When I was organising my wedding, a lovely friend sent a present to my workplace; a little brown parcel with a sprig of lavender in the ribbon. I opened it up, very excitedly as this never happens, and inside was a book. A book called The Language of Flowers.
Once I had opened it, I almost instantly fell in love. Hand drawn little illustrations of garden flowers heading a few pages of Victorian meanings, along with a poem or phrase which related to the flowers individually. Towards the back was a selection of occasions in which you could create a fitting bouquet, not just a bouquet of flowers, but a bouquet with a depth of meaning and thought that had gone into it. A new baby, a marriage, a funeral, to name just a few are featured amongst its pages.
My ultimate favourite from this book is the Red Tulip - a declaration of love. Underrated compared to the majestic rose which is first and foremost associated with love, the little tulip holds more meaning in my heart than most flowers. My (now) husband sent me bunches of red tulips coming up to our wedding, with anonymous little poems about flowers hinting of love.
Tulips played a key part in my wedding flowers too, the beautiful displays by the talented Frances & Rose, which stole the show and tied the whole day into a typical English country wedding.
Vibrant pink, moody deep purple, spring yellow and burnt orange tulips sat amongst a selection of British grown seasonal flowers.
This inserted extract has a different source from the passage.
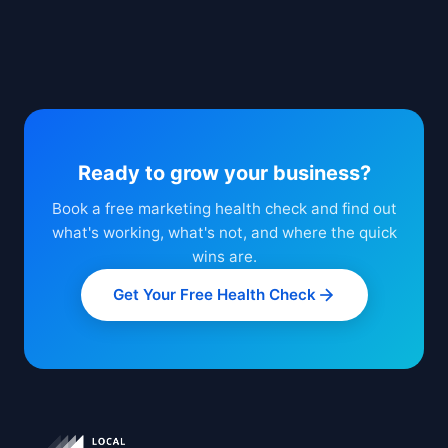
Ready to grow your business?
Book a free marketing health check and find out
what's working, what's not, and where the quick
wins are.
Get Your Free Health Check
A whole personality of meanings came with all these colourful tulips! Yellow - sunshine in your smile, hope, and cheer; pink - happiness and confidence; purple - perfect love and royalty; red - declaration of love. Portraying a heartfelt and meaningful message with these hand-picked flowers, made the display all the more magnificent and made sunshine beam out of my heart.
I feel like from this moment, my love affair with flowers truly began.